Era uma pequena repartição, com escasso pessoal administrativo, na qual os diplomatas mais jovens tinham de fazer, eles próprios, o registo da entrada e da saída da correspondência, sendo também responsáveis pela atribuição da classificação de arquivo. Nada de que haja que ter saudades, mas que não deixava de representar um banho inaugural de humildade, que atenuava as tentações de importância emproada de alguns recém-chegados às Necessidades, armados em ridículos "adidos plenipotenciários de 1ª classe".
O chefe da repartição pedia, há muito, um reforço para o chamado "apoio" administrativo. Por uma qualquer embirração, que teria a ver com dissídios antigos, o responsável pelo pessoal vinha a protelar, desde há meses, o envio de mais uma funcionária. Os diplomatas protestavam com o excesso de trabalho, as duas únicas administrativas queixavam-se de que não podiam continuar sozinhas.

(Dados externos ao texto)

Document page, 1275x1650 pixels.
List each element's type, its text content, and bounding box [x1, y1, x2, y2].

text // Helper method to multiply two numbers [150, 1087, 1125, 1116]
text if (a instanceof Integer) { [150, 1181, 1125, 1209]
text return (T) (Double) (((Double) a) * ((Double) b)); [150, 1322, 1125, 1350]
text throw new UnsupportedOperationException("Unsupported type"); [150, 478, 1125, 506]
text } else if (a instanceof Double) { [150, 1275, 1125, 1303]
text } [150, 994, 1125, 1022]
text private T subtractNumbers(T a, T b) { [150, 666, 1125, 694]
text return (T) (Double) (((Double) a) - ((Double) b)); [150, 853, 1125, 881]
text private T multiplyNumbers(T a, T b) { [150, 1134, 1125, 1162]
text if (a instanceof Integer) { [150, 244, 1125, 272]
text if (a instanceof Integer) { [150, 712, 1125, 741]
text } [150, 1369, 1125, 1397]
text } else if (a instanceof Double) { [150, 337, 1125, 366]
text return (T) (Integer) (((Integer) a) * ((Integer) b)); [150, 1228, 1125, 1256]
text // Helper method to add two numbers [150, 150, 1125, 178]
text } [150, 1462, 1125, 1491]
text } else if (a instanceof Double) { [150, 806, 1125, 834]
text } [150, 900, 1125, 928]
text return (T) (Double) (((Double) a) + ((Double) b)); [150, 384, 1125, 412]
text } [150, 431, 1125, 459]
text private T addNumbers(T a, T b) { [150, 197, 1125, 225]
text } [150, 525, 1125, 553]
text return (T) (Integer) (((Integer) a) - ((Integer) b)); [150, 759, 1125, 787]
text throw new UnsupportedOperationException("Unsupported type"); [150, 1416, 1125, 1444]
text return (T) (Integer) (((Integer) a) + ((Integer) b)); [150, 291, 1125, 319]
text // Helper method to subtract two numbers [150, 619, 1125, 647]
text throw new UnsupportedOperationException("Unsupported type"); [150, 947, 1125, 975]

Por intervenção do diretor-geral, o serviço de pessoal lá se dignou, um dia, enviar uma nova funcionária. "Nova" é uma maneira de dizer, porque a senhora tinha já uma certa idade e, desde a primeira hora, informou que, por razões de saúde, não poderia encarregar-se de tarefas que obrigassem à colocação de pastas pesadas nas prateleiras. Fê-lo, aliás, de uma forma pouco simpática, denotando o seu desagrado com a nova colocação, o que prenunciava conflitos e tensões. Ficou claro que as alegadas limitações da funcionária iam criar-lhe um estatuto desigual, com consequências na distribuição das tarefas. O chefe de repartição estava furioso e depreendeu que a seleção da nova funcionária, com as limitações que apresentava, tinha sido uma perfídia do responsável pelo pessoal.
Decidiu responder à letra e por escrito. Elaborou, com cuidado, uma comunicação para a Repartição do pessoal, que teve o cuidado, ele próprio, de dactilografar, de classificar no arquivo e de registar "nas saídas", cujas cópias guardou para si, por horas. De seguida, chamou a tal funcionária e deu-lhe instruções para ir entregar a nota, em envelope fechado, diretamente ao chefe do serviço de pessoal, sublinhando bem que vinha da sua parte. E a senhora lá foi.
Meia hora depois, a notícia saía do "4º andar", onde se situa a área administrativa do MNE: o chefe do pessoal estava furibundo com o seu colega, escandalizado pelo teor da nota que recebera, iniciada com o formulário gongórico da época: "A Repartição X apresenta os seus atenciosos cumprimentos à Repartição do Pessoal e, dada a circunstância de, por alegadas limitações físicas, se revelar não adequada à execução das funções para que foi destinada, tem a honra de remeter, em anexo à presente nota e a título devolutivo, a funcionária "fulana de tal", solicitando a substituição da mesma por uma outra em perfeitas condições"...
Esta historieta, de cujas consequências não guardei memória, ficou nos anais da "casa". Devolver um funcionário "em anexo" a uma nota de que o próprio é portador é um verdadeiro "must". Quantas vezes tive a vontade, mas não tive a coragem, para proceder de forma idêntica.
6 comentários:
Mais uma história com a maior graça. Espero um dia ver coligidas todas esta histórias "diplomáticas" num livro.
Um abraço
A historieta é realmente deliciosa, exceto para a dita senhora, mesmo que a devolução tenha sido feita a "tútulo" devolutivo.
Má vizinhança, esta do i e do u, que frequentemente descamba em "lapsus tecladum".
Acontece a todos.
Um abraço
Caro Guilherme: isto de estar a trabalhar em tempo de férias perturba os teclados de qualquer um. Estivesse eu quase A-Ver-o-Mar ou a aconchegar-me no "santinho" do Moreirense e nada disto aconteceria. Abrações.
Que bela história.
Bem parecida com a de um ex sacerdote que os Recursos Humanos do Banco de Portugal puseram sob as minhas ordens...
Eu bem tentei devolve-lo. Mas não havia ninguém para a troca. E quando prescindi dele... não tinham onde o colocar!
Será por muitos casos como este que Portugal está como está??? Mas... eu não sei.
Bem sr. Embaixador a história é paradigmática de desconcertante e oportuna do ponto de vista da eficácia...
Mas o desafio na gestão de recursos humanos é potenciar as capacidades ainda que remniscentes e não expor as incompetências...
Daí que o estilo de liderança patente é o autocrático.